In January 2014, the Indonesian government announced a mineral export ban. Their intentions are to retain strategic mineral production for domestic use and ban exports by foreign mining entities. This action, by a producing country, caused the price of nickel to move significantly higher.
Nickel is an important base metal with a highly volatile price. In the US, the five-cent piece or nickel contains nickel metal. The nickel price has been so volatile over the years that at times, a nickel is actually worth a lot more than five cents. It is against US law to melt down nickels and pennies. Base metals like nickel are part of our daily lives no matter where, around the globe, we live.
Update on Nickel
The price of nickel on the London Metal Exchange (LME) traded to the lowest level in twelve years in late November. Nickel traded to lows of around $8,100 per ton. Nickel is a corrosion-resistant metal that is a key ingredient in stainless steel. Nickel has been one of the worst performing commodities in 2015; the price was at over $15,000 per ton at the end of 2014. The reason for weakness in nickel is the strength of the U.S. dollar and weakness in the world's largest consumer of the metal, China.

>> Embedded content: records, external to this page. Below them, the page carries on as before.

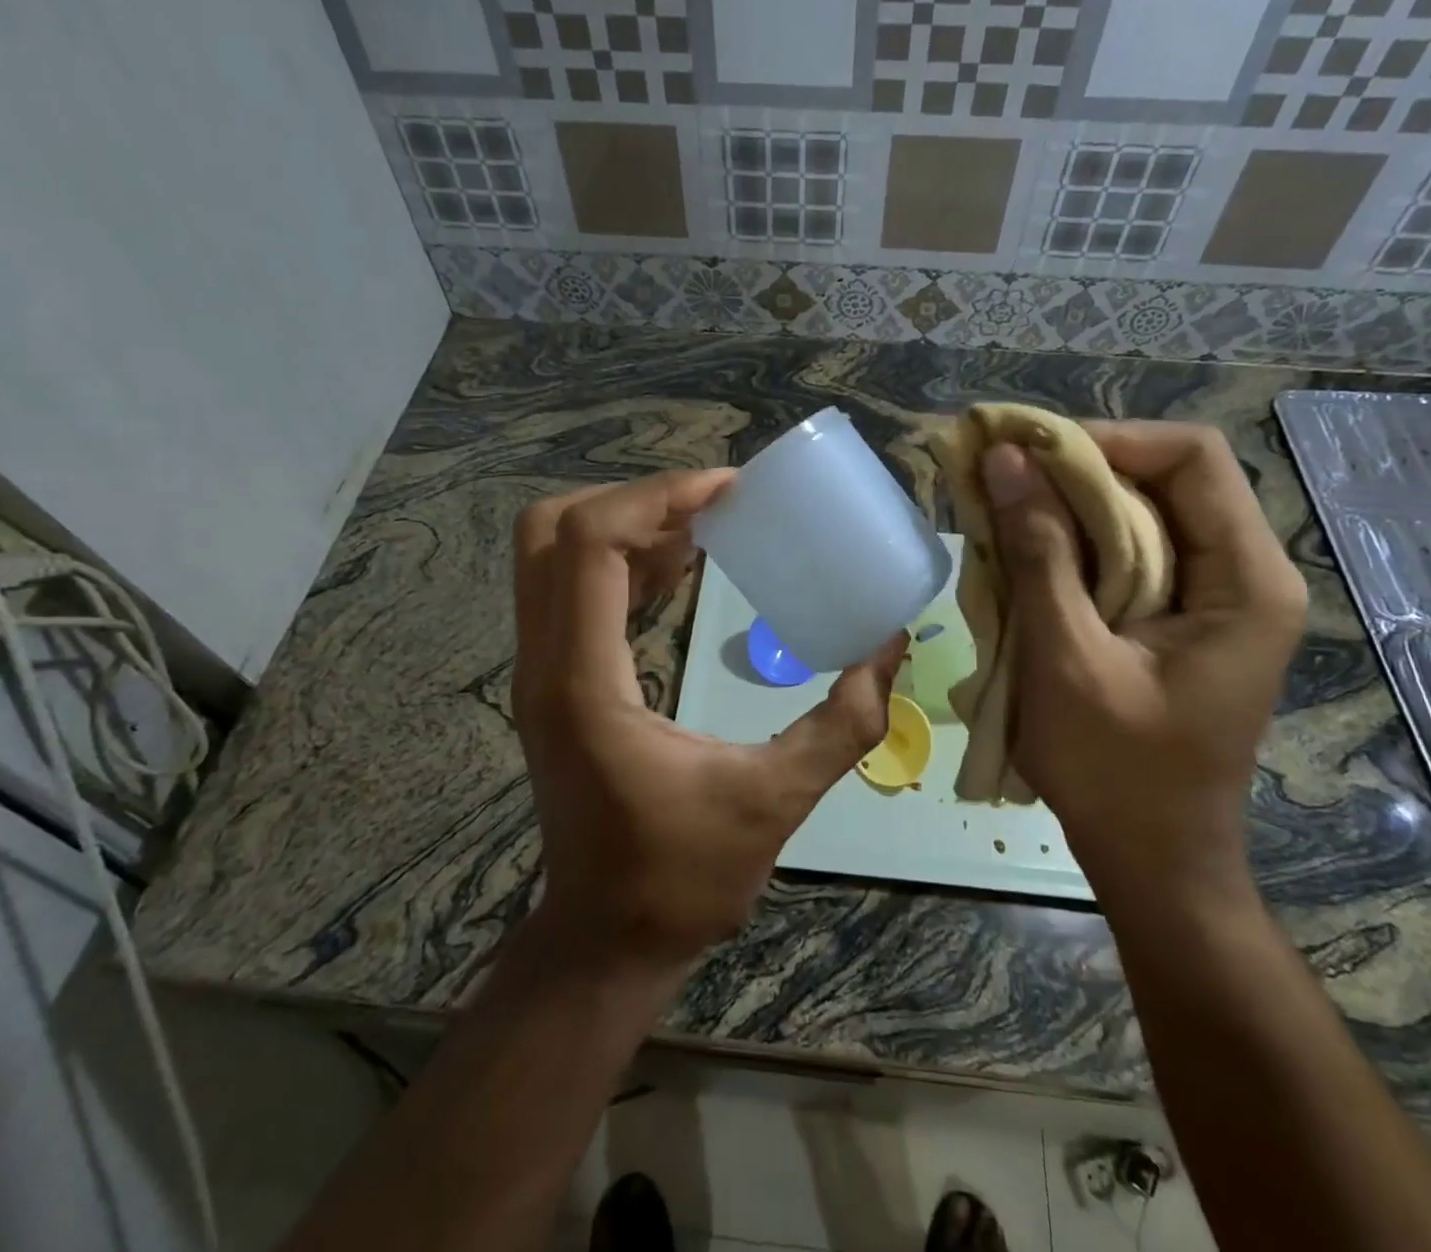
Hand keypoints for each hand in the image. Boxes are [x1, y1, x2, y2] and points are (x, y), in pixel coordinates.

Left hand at [511, 471, 903, 971]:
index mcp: (585, 683)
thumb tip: (892, 644)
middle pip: (552, 529)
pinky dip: (620, 558)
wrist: (606, 939)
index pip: (590, 544)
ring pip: (551, 552)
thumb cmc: (682, 878)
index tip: (730, 491)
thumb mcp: (775, 800)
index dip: (658, 497)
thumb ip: (844, 722)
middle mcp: (545, 663)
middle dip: (634, 499)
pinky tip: (680, 568)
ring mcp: (538, 671)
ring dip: (626, 524)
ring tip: (705, 525)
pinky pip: (569, 587)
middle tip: (712, 506)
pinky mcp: (552, 679)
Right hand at [980, 422, 1306, 909]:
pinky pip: (1127, 554)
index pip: (1192, 457)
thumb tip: (1005, 461)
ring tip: (998, 510)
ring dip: (1066, 507)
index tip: (1029, 454)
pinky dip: (1071, 544)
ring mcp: (1212, 597)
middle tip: (997, 475)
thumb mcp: (1068, 657)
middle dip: (1075, 470)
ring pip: (1139, 514)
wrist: (1152, 859)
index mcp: (1246, 581)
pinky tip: (1022, 555)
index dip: (1107, 440)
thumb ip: (1039, 553)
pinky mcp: (1178, 618)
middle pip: (1163, 479)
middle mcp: (1242, 574)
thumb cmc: (1116, 771)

Nickel is a relatively small market with around 2 million tons produced each year. The small size of the market makes nickel a highly volatile commodity. Global economic weakness has resulted in destocking as demand has decreased for the production of stainless steel in 2015. The prospects for nickel, given the sharp move lower in 2015, will likely improve in years ahead. Lower prices will eventually lead to production cuts, as close to half the nickel production today is uneconomic. Nickel has rebounded slightly from the November lows and closed at $9,030 per ton on the LME December 4. However, the International Nickel Study Group is projecting a nickel glut given weak demand in the market. Nickel is just one of many metals and commodities that have suffered in the bear market for commodities that commenced in 2011. For now, the trend remains lower but in a volatile market like nickel, corrective rallies are likely to create price spikes in 2016.